Cela dit, il nous faut tout de même affronter notre histoire dans toute son étendue, et c’est ce à quoi se livre Fontenelle, décortiquant avec intelligence et un rien d’exaspération, la presse française qui, depuis plus de vingt ans, n’a cessé de marteler ses fumeux mots d’ordre pour nous faire avaler la pilule. De l’emploi du mot "tabou" -entendez par là tout ce qui va contre l’idéologie dominante d’exploitation éhontée des classes populaires-, jusqu’au "modèle social" estampillé pour l’occasion "français" pour mieux en dénoncer l’exception, en passant par "l’assistanat" salarié, tout y passe, d’un vocabulaire que nous n’avons cessé d‘entendre sinon de faire nôtre, au point de n’être plus jamais troublés par ses usages quotidiens pilonnés à longueur de journée par une journaille vendue à la cause néo-libérale.

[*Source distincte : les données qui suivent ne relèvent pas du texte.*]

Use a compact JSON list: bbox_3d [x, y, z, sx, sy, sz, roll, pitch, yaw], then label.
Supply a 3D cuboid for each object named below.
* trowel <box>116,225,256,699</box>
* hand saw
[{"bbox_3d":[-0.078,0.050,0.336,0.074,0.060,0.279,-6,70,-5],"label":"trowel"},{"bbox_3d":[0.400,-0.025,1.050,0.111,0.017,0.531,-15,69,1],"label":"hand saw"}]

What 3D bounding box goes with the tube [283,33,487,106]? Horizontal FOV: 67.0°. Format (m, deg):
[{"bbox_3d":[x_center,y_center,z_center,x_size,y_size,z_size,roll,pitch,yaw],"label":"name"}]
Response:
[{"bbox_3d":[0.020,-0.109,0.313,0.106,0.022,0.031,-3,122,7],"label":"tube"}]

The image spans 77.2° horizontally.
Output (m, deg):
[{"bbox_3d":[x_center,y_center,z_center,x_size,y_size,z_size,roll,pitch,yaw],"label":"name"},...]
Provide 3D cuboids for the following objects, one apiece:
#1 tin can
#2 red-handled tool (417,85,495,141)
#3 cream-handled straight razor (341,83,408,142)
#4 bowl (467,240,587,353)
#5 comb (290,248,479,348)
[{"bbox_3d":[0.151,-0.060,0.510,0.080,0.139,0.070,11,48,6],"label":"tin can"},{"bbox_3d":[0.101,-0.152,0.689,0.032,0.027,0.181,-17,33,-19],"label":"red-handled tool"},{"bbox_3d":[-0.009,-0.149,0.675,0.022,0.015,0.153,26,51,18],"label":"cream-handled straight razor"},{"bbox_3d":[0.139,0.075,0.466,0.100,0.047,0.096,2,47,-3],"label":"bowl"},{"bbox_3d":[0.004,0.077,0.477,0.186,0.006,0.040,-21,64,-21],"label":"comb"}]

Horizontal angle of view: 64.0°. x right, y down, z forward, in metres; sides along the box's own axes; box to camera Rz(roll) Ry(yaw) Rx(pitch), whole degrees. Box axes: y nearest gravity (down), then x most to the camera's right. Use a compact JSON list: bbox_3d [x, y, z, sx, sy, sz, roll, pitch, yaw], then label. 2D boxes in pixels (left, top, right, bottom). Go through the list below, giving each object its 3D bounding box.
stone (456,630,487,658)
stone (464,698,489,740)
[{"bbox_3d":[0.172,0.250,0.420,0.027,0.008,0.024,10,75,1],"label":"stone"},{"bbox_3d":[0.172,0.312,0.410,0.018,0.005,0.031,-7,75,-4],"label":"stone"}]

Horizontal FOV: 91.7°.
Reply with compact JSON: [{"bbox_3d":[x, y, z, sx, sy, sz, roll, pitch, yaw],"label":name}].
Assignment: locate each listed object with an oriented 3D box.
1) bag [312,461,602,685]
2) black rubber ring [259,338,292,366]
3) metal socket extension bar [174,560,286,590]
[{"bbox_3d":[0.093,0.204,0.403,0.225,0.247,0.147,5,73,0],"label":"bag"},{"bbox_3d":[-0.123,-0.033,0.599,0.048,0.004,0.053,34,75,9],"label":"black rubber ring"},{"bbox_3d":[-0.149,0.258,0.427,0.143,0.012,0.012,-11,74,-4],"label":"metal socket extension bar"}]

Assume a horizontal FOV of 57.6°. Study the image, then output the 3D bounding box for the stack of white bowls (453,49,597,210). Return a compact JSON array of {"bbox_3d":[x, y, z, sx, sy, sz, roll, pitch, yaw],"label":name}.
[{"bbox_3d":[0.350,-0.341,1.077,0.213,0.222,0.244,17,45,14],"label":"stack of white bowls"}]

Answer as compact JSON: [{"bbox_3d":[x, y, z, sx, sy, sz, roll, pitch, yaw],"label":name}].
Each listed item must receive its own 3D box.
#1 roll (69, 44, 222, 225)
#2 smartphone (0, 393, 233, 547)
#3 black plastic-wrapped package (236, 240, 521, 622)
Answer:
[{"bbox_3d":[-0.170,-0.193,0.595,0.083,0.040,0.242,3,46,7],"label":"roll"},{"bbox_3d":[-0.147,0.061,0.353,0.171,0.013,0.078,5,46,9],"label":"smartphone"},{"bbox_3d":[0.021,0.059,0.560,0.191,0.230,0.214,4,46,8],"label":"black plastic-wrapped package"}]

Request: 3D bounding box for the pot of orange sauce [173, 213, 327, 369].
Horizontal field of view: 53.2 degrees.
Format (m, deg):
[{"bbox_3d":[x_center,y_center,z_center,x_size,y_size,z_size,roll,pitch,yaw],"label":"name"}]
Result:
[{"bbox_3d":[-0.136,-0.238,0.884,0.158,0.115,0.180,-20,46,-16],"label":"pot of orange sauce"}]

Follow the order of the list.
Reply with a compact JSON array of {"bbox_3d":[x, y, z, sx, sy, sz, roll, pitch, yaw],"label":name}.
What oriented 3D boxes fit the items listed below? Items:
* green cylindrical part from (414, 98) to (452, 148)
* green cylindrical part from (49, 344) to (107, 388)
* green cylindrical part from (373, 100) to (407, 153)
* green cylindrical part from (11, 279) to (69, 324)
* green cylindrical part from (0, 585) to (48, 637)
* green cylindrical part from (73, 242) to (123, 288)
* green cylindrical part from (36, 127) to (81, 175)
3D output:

La novlangue des élites est édifiante, qui a fait du progrès la désignation exactement contraire à son sens originel. Et quant aux "nécessaires réformes", elles ont fini par signer les pires reculs anti-sociaux jamais enregistrés dans l’histoire française. Des procédés langagiers dont on sait trop bien à quelle histoire les imputer. La crise ? Le mot était magique, il est devenu notre pain quotidien. Et c’est là que le bât blesse : une génération de clercs de médias s’est agrippée à ce vocable. Une génération arc-boutée sur ses privilèges, une génération, comme l’écrit si justement Fontenelle, qui s’est transformée en fan club de l’exploitation de l’homme par l’homme, depuis le Figaro, certes, mais jusqu’à Libé. Car à lire de près les articles des années 80 que Fontenelle déterre, un sentiment de nausée nous envahit sur le rôle joué dans cette funeste comédie par des acteurs sociaux issus de l’ex-gauchisme à la française, devenus des patrons de presse comme les autres. "Vive la crise", c’était précisément le titre d’un éditorial de Serge July en 1983, servant avant l’heure la soupe aux grands patrons, Laurent Joffrin en chien-chien jappant à ses côtés la même sérénade indigeste. Il faudra bien alors, tout de même, nous en poser la question si l’on veut un vrai changement. Ce n’est pas le moment, me direz-vous, de le mettre en péril par ces rappels intempestifs d’une époque révolue où la deuxième droite affublée de son nez rose, selon la moqueuse expression de Jean-Pierre Garnier (1986) accourut au service d’une classe politique convaincue que l’avenir de la France c’était l’entreprise, sinon la Finance, et non ces travailleurs qui l’avaient portée au pouvoir. Et cette histoire de l’ancrage du pouvoir médiatique dans le pouvoir politique devra elle aussi être ré-évaluée, si nous ne voulons pas d’un changement en trompe-l’œil. Le score atteint par Mélanchon dans les sondages en témoigne, qu’on aime ou non le personnage. Ce score témoigne d’une exigence plus grande qui se fait jour. Alors le changement ? Les forces sociales y sont prêtes. N’en ratons pas l’opportunité.

 

Vive la crise, Sébastien Fontenelle, édition du seuil, mars 2012, 184 pages, 14,50 euros, isbn : 9782021057713.